--- Page extract ---
● ● ● ● ●

# Are You Truly Reformed?: Douglas Wilson



## WrittenFromUtopia (Mar 16, 2006)

Any thoughts or comments?



> Are You Truly Reformed?
> A True/False Quiz from the Westminster Confession of Faith
> Developed by Douglas Wilson
> 
> ...


----------



## kceaster (Mar 16, 2006)

> Are You Truly Reformed?
> A True/False Quiz from the Westminster Confession of Faith
> Developed by Douglas Wilson
> 
> ...



Here is where he has an interpretive problem. Does he mean saving grace, common grace, or some tertium quid of grace? If he means saving grace, then he misunderstands righteousness. If he lumps all grace together, then he misunderstands God's decrees.

Question 9 assumes that the compound verbs of chapter 19, section 1 are to be taken together, as if the clause after the 2nd main verb should be applied with the first clause and vice versa. However, it doesn't make any sense that God "endued" Adam with a law. Likewise, he needs to answer the question as to whether God "gave" or was gracious to include the power and ability to keep it. To me, the point is moot. We already know that man was made in God's image in knowledge, righteousness, and holiness. As such, he was created to keep the law. There was only a possibility to sin, not a proclivity. So, in making this distinction he's trying to show that God saved him by grace before he needed saving. I'm just not sure where he can back that up in Scripture.

● ● ● ● ●

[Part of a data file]

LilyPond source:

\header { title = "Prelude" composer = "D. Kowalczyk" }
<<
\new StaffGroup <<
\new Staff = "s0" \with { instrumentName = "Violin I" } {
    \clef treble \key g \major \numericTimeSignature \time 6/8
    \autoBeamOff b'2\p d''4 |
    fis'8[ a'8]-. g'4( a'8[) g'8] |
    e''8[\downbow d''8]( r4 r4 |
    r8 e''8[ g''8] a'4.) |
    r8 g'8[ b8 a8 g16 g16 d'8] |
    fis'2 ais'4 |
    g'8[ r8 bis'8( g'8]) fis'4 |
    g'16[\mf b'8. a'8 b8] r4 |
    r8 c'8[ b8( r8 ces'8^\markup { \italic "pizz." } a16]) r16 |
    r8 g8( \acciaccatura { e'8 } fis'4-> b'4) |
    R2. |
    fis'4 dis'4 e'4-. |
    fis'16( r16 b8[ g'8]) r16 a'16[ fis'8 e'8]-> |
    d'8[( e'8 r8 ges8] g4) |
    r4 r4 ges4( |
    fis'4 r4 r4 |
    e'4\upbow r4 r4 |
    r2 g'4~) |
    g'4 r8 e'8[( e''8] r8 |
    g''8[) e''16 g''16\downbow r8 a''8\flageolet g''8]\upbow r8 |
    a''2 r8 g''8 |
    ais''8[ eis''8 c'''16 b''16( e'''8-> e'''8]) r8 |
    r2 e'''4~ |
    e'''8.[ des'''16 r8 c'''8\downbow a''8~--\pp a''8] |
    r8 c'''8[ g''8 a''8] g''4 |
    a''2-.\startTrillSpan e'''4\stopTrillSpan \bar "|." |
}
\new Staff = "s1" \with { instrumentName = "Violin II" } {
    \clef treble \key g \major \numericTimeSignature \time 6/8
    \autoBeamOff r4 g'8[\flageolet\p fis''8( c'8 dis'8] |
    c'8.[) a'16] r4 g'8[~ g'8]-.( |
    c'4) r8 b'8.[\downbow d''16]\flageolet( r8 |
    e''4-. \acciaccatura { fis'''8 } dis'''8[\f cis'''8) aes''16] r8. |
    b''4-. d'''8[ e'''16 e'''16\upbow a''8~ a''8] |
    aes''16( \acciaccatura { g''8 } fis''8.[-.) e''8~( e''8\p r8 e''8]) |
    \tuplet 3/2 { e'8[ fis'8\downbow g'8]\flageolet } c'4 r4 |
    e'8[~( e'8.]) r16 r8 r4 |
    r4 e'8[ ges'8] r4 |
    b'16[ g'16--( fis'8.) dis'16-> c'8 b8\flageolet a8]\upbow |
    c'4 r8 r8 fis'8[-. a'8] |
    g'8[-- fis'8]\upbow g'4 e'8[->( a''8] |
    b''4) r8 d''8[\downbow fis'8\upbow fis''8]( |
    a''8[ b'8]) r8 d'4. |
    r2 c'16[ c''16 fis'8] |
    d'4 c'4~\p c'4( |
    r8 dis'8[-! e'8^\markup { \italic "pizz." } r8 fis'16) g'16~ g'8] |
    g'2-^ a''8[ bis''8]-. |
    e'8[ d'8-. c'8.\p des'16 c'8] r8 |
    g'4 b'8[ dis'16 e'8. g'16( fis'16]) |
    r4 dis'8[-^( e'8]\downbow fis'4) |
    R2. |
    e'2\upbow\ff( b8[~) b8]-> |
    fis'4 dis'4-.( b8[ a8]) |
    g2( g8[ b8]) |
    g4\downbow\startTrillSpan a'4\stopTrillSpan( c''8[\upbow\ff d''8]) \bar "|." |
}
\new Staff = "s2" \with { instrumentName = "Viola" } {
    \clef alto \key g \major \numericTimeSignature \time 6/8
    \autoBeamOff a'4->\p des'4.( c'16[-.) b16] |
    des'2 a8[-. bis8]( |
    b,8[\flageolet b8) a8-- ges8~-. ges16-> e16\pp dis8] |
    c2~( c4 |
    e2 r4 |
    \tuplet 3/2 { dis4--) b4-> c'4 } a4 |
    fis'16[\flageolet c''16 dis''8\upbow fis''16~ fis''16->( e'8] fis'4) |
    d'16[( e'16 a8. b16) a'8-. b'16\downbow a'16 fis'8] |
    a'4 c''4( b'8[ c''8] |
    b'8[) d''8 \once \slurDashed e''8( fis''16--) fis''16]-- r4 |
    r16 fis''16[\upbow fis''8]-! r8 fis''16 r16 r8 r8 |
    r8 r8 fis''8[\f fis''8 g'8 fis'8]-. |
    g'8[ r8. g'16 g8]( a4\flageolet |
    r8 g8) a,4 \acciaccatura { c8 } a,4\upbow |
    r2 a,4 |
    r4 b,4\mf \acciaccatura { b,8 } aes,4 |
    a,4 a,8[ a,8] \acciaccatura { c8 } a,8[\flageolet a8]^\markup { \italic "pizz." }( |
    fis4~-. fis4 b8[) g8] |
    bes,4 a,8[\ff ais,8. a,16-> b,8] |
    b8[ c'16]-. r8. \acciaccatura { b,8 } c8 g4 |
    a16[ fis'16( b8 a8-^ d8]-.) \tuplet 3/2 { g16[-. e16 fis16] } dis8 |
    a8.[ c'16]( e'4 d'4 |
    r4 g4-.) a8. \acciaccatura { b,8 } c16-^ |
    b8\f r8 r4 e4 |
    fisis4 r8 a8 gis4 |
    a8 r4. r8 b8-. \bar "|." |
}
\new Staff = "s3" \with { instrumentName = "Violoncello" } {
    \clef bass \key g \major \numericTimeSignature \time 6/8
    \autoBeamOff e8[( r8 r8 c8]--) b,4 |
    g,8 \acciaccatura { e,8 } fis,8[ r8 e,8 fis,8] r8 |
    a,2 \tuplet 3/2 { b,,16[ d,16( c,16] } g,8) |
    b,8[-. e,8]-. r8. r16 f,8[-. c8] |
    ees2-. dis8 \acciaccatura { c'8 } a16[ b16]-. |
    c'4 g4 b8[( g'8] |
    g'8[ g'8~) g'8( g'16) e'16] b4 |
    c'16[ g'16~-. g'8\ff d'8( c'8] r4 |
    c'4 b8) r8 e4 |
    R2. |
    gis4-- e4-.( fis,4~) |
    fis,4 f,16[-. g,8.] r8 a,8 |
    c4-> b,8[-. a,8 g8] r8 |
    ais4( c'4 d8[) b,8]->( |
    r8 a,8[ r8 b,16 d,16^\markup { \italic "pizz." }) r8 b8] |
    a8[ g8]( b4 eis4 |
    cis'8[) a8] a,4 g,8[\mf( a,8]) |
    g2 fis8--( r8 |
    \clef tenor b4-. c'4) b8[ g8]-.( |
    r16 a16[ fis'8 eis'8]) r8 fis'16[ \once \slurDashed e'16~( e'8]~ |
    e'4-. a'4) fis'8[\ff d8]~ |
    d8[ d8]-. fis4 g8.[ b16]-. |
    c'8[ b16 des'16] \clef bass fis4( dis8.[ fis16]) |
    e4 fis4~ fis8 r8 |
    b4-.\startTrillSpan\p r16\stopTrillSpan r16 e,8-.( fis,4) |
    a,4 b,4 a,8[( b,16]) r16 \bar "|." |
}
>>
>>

● ● ● ● ●

--- Exercises to complete ---
1) Answer these questions about the forum thread on Douglas Wilson's quiz, marking each answer with the same letter:
(a) Who started the thread, and on what date?
(b) Which chapter and section of the Westminster Confession does kceaster say Question 9 draws on?
(c) According to kceaster, in what three things was man made in God's image?
2) Could you rewrite the forum thread on Douglas Wilson's quiz, starting with "Here is where" and going on through "misunderstands God's decrees.", substituting "interpretive difficulty" for "interpretive problem"?
3) How might the forum thread on Douglas Wilson's quiz carry on after its last post? Please continue it.
None of these records are needed.

--- Responses in order ---
1)
(a) WrittenFromUtopia, on Mar 16, 2006.
(b) Chapter 19, section 1.
(c) Knowledge, righteousness, and holiness.

2)
Here is where he has an interpretive difficulty. Does he mean saving grace, common grace, or some tertium quid of grace? If he means saving grace, then he misunderstands righteousness. If he lumps all grace together, then he misunderstands God's decrees.

3)
In Question 10, he's assuming something that isn't there. Again, if we assume that grace is what is operative in Adam's original righteousness and communion, then we have to assume that's what he's fallen from. But where there is no sin, there is no need of an alien righteousness. Adam was made righteous, therefore, he had no need for saving grace and the imputed righteousness of another.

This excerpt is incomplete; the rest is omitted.